Il ciliegio

IL CILIEGIO

racconto di Roberta Braghelli

Il Ciliegio di Emilio Sommariva

C’era e c’è ancora un albero di ciliegio silenzioso, triste e un po’ stanco della sua solitudine che sorveglia attento, dallo spuntare del giorno fino all’arrivo delle prime luci della notte, la casa dalle pareti bianche che ha di fronte, una casa ormai chiusa da tempo.
 Il ciliegio ricorda con malinconia che quando era giovane lo spazio a lui intorno brulicava di vita, di una vita onesta e semplice, di suoni e di odori primitivi.
In quella grande casa che, se socchiudeva gli occhi poteva ancora ricordarla com’era, viveva una famiglia composta da quattro persone: un uomo e una donna sposati, una bambina diventata poi splendida donna che aveva preso il volo allontanandosi e costruendo la sua vita altrove e il fratello dell’uomo, che aveva bisogno di aiuto da quando era nato e che si portava appresso colpe non sue. 
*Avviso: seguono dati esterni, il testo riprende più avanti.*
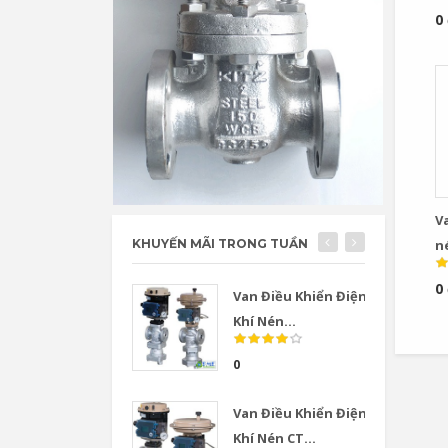
0
V
n
KHUYẾN MÃI TRONG TUẦN
Kn
0
Van Điều Khiển Điện
Khí Nén...
0
Van Điều Khiển Điện
Khí Nén CT...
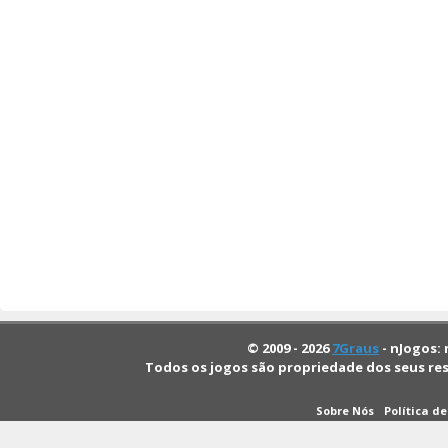
© 2009 - 2026
7Graus
- nJogos: 
Todos os jogos são propriedade dos seus re
Sobre Nós
Política d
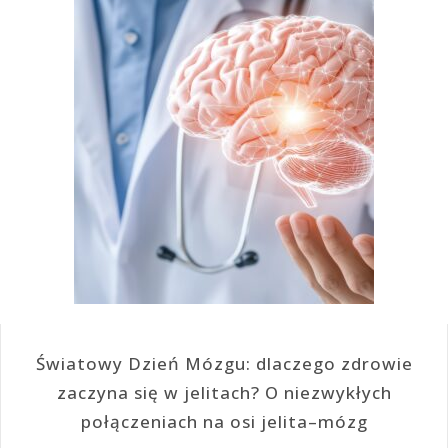
Światowy Dzień Mózgu: dlaczego zdrowie
zaczyna się w jelitach? O niezwykłych
połączeniach na osi jelita–mózg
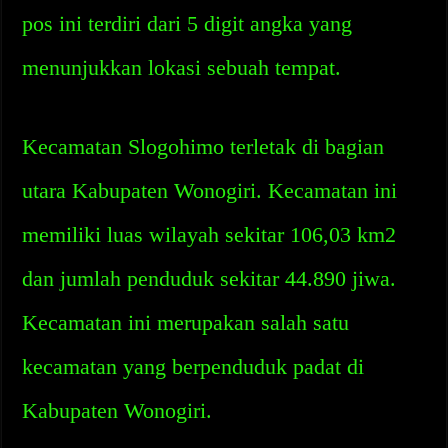
pos ini terdiri dari 5 digit angka yang
menunjukkan lokasi sebuah tempat.
Kecamatan Slogohimo terletak di bagian
utara Kabupaten Wonogiri. Kecamatan ini
memiliki luas wilayah sekitar 106,03 km2
dan jumlah penduduk sekitar 44.890 jiwa.
Kecamatan ini merupakan salah satu
kecamatan yang berpenduduk padat di
Kabupaten Wonogiri.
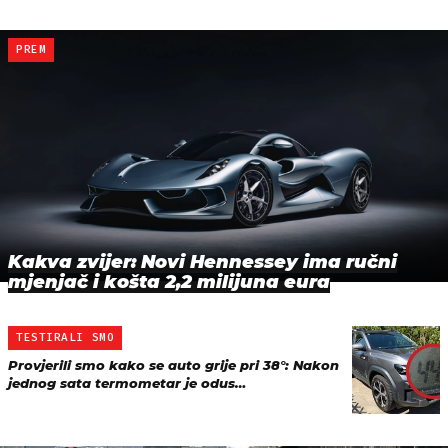
PREM
Kakva zvijer: Novi Hennessey ima ručni
mjenjač i košta 2,2 milijuna eura
TESTIRALI SMO
Provjerili smo kako se auto grije pri 38°: Nakon
jednog sata termometar je odus…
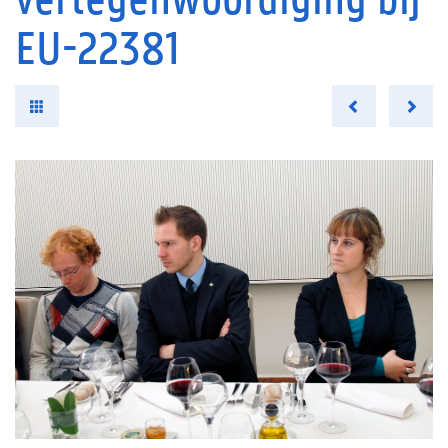
EU-22381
L’uomo, ricorda il ciliegio, era fatto di una pasta speciale. 
Era forte come la roccia e il suo cuore era talmente grande che aveva deciso che nella sua casa ci sarebbe stato posto per tutti soprattutto per un fratello a cui la vita non aveva sorriso sin dagli inizi. 
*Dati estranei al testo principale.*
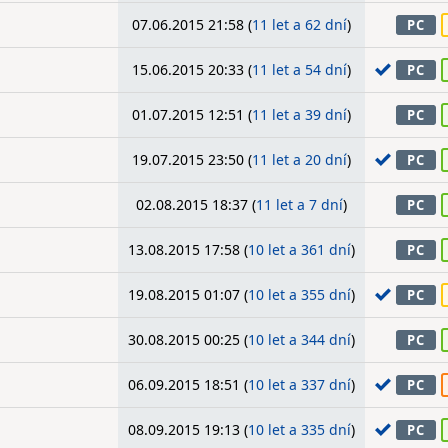
07.06.2015 21:58 (
11 let a 62 dní
)
PC
15.06.2015 20:33 (
11 let a 54 dní
)
PC
01.07.2015 12:51 (
11 let a 39 dní
)
PC
19.07.2015 23:50 (
11 let a 20 dní
)
PC
02.08.2015 18:37 (
11 let a 7 dní
)
PC
13.08.2015 17:58 (
10 let a 361 dní
)
PC
19.08.2015 01:07 (
10 let a 355 dní
)
PC
30.08.2015 00:25 (
10 let a 344 dní
)
PC
06.09.2015 18:51 (
10 let a 337 dní
)
PC
08.09.2015 19:13 (
10 let a 335 dní
)
PC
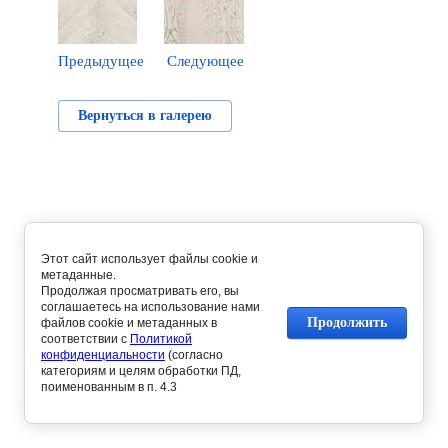
Предыдущее
Следующее
Вернуться в галерею
Этот сайт использует файлы cookie и
метаданные.
Продолжая просматривать его, вы
соглашаетесь на использование нами
Продолжить
файлов cookie и метаданных в
соответствии с
Политикой
конфиденциальности
(согласно
категориям и целям обработки ПД,
поименованным в п. 4.3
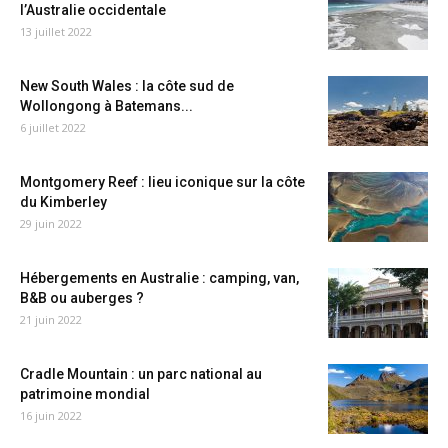
l’Australie occidentale
13 juillet 2022
New South Wales : la côte sud de
Wollongong à Batemans...
6 juillet 2022
Montgomery Reef : lieu iconique sur la côte
du Kimberley
29 juin 2022
Hébergements en Australie : camping, van,
B&B ou auberges ?
21 juin 2022
Cradle Mountain : un parc national au
patrimoine mondial
16 juin 2022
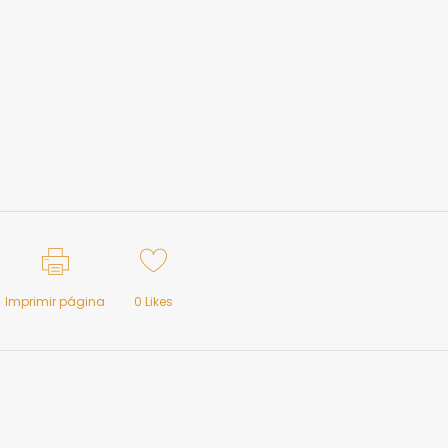
Imprimir página
0
Likes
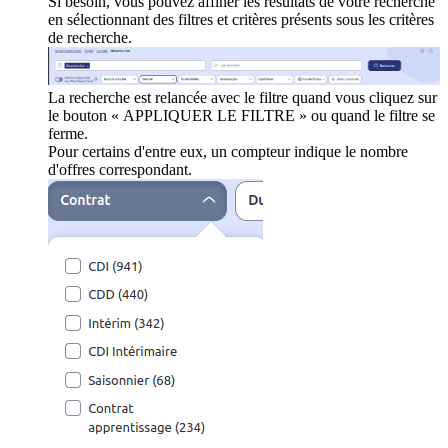
Si besoin, vous pouvez affiner les résultats de votre recherche
en sélectionnant des filtres et critères présents sous les critères
de recherche.
La recherche est relancée avec le filtre quand vous cliquez sur
le bouton « APPLIQUER LE FILTRE » ou quand le filtre se
ferme.
Pour certains d'entre eux, un compteur indique le nombre
d'offres correspondant.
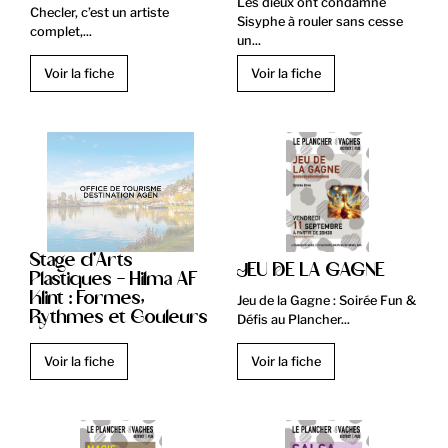
Les dieux ont condamné
Checler, c’est un artiste
Sisyphe à rouler sans cesse
complet,...
un...
Voir la fiche
Voir la fiche
Stage d'Arts
JEU DE LA GAGNE
Plastiques - Hilma AF
Klint : Formes,
Jeu de la Gagne : Soirée Fun &
Rythmes et Couleurs
Défis au Plancher...
Voir la fiche
Voir la fiche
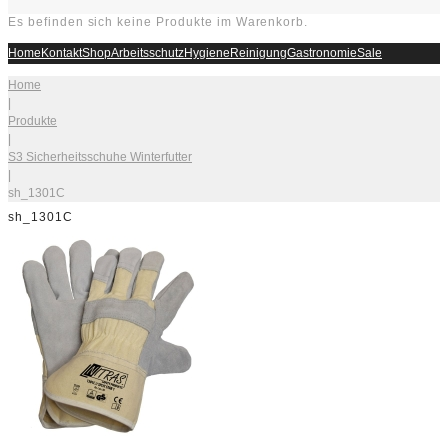
Es befinden sich keine Produkte im Warenkorb.
Home
Kontakt
Shop
Arbeitsschutz
Hygiene
Reinigung
Gastronomie
Sale
Home
|
Produkte
|
S3 Sicherheitsschuhe Winterfutter
|
sh_1301C
sh_1301C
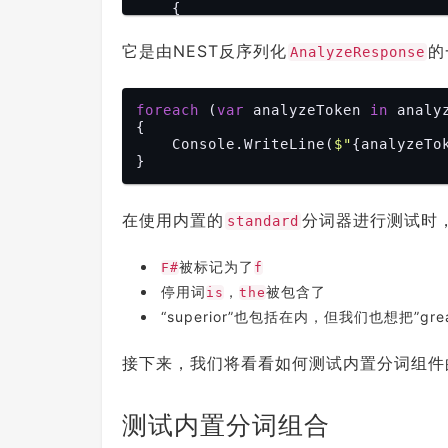
    {

"token"
: 
"superior"
,

"start_offset"
: 
10
,

它是由NEST反序列化
的
AnalyzeResponse
"end_offset"
: 
18
,

"type"
: 
"<ALPHANUM>"
,

"position"
: 
3
    },

foreach
 (
var
 analyzeToken 
in
 analy
    {

{

    Console.WriteLine(
"token"
: 
"language"
$"
{analyzeTo
,

"start_offset"
: 
19
,

"end_offset"
: 
27
,

"type"
: 
"<ALPHANUM>"
,

"position"
: 
4
在使用内置的
分词器进行测试时
standard
    }

  ]

被标记为了
F#
f
停用词
，
被包含了
is
the
“superior”也包括在内，但我们也想把”grea
接下来，我们将看看如何测试内置分词组件
测试内置分词组合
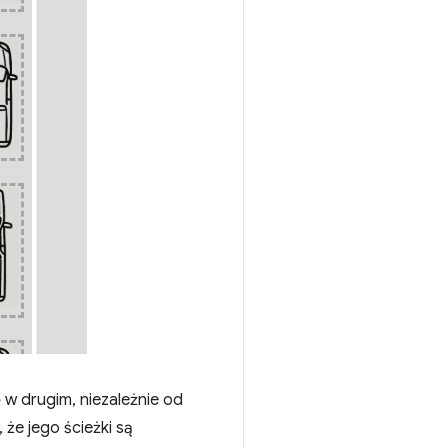
 w drugim, niezależnie od
 że jego ścieżki są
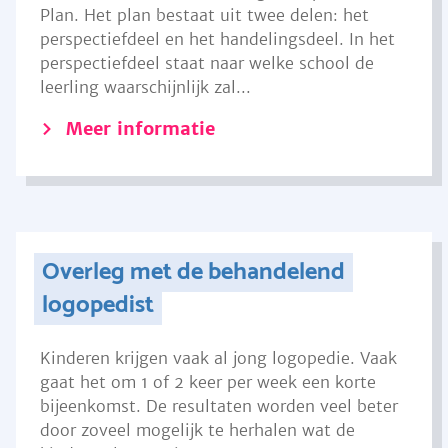
Plan. Het plan bestaat uit twee delen: het
perspectiefdeel en het handelingsdeel. In het
perspectiefdeel staat naar welke school de
leerling waarschijnlijk zal...
Meer informatie
Overleg met de behandelend
logopedist
Kinderen krijgen vaak al jong logopedie. Vaak
gaat het om 1 of 2 keer per week een korte
bijeenkomst. De resultaten worden veel beter
door zoveel mogelijk te herhalen wat de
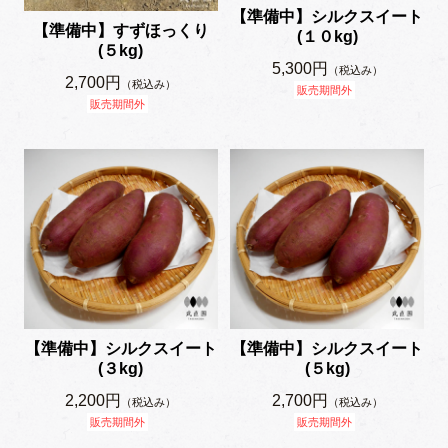
【準備中】シルクスイート
【準備中】すずほっくり
(１０kg)
(５kg)
5,300円
（税込み）
2,700円
（税込み）
販売期間外
販売期間外
【準備中】シルクスイート
【準備中】シルクスイート
(３kg)
(５kg)
2,200円
2,700円
（税込み）
（税込み）
販売期間外
販売期間外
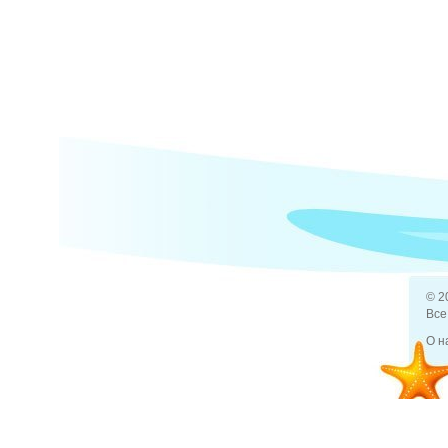
© 2
Все
О н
Ogni anno, con l’arrivo della primavera, il ciliegio tornava a danzare sulle note della musica che a lui piaceva di più: si riempiva di fiori profumati poi di verdi foglie e tra i suoi rami trovavano rifugio gli uccelli della campagna a lui circostante. 
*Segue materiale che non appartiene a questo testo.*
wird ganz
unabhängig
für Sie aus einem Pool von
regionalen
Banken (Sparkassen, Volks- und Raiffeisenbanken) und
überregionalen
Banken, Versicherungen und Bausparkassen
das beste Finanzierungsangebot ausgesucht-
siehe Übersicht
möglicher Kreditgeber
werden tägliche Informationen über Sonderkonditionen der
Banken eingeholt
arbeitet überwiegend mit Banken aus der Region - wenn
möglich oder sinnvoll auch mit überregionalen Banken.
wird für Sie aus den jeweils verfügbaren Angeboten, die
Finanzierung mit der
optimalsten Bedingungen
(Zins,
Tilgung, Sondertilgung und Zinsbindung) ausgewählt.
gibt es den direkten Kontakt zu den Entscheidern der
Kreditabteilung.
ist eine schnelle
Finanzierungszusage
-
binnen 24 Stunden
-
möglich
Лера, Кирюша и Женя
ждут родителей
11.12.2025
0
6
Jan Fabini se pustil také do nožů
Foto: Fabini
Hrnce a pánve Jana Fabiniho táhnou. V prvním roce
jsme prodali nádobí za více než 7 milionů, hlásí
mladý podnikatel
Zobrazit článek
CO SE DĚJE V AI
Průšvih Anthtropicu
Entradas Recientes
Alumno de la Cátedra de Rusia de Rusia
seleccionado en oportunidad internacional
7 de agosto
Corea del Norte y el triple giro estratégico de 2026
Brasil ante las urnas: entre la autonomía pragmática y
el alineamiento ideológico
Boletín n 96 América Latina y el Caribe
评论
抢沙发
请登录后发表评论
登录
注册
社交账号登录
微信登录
Il ritmo della vita proseguiva e il ciliegio caricava i suoi rami di dolcissimi frutti rossi.
L’uomo, che conosceva la natura meglio di sé stesso e che l’amava di un amore viscerale, amore che gli era stato tramandato e che gli scorreva nel sangue, si divertiva a stuzzicare quei rami per cogliere il momento esatto della maturazione dei frutti. 
Il ciliegio sorrideva perché conosceva bene quei movimenti. 
Il rituale si compiva con grazia ogni anno. 
Capito il momento, l’uomo si arrampicava con agilità tra le fronde portando con sé un vecchio secchio azzurro. 
La magia aveva inizio.
 Il ciliegio lasciava che l’uomo l’accarezzasse e se anche a volte era un po’ rude lo lasciava fare sornione. 
 Sapeva cosa l’uomo cercasse. 
L’uomo desiderava arrivare più in alto per cogliere le ciliegie più buone per le sue due amate nipoti. 
Per l’uomo la domenica era una festa. 
Attendeva con ansia l’arrivo delle bambine diventate negli anni le donne che lui ammirava. 
E nonostante il tempo inclemente segnasse sul corpo dell’uomo le cicatrici degli anni che si aggiungevano alle sofferenze patite in gioventù, nonostante il terribile incidente avvenuto in campagna che gli aveva portato via l’uso di una mano, le ciliegie continuavano ogni anno ad essere colte come se nulla fosse cambiato. 
La luce che il ciliegio vedeva illuminare gli occhi dell’uomo quando gli si avvicinava gli raccontava di una fierezza composta, di orgoglio e tenacia che alimentavano insieme, non solo lo spirito ma anche il corpo non più giovane. 
Al ciliegio manca infinitamente quell’uomo. 
Ogni tanto di notte gli sembra di vederlo comparire dal buio un pò dispiaciuto perché non c’è più nessuno in paese che colga le sue rosse ciliegie. 
A quell’uomo vorrei svelare un segreto: a me le ciliegie non sono mai piaciute ma per lui io le mangiavo contenta perché erano dolcissime, non solo di zucchero ma soprattutto dell’amore che avevano dentro.
E se a quasi quarant’anni dovessi dare un’immagine all’Amore puro e autentico io nella mia mente ne sceglierei una per tutte:
quell’uomo che non si è mai piegato alle fatiche e al tempo che ogni anno si arrampica con testarda tenacia, aiutato da una mano sola, accompagnato dall’immancabile secchiello azzurro, proteso tra i rami, alla ricerca delle ciliegie più buone per le sue due amate nipoti.
Quell’uomo non manca infinitamente solo al ciliegio,
quell’uomo e il suo grande amore mancano tanto anche a me.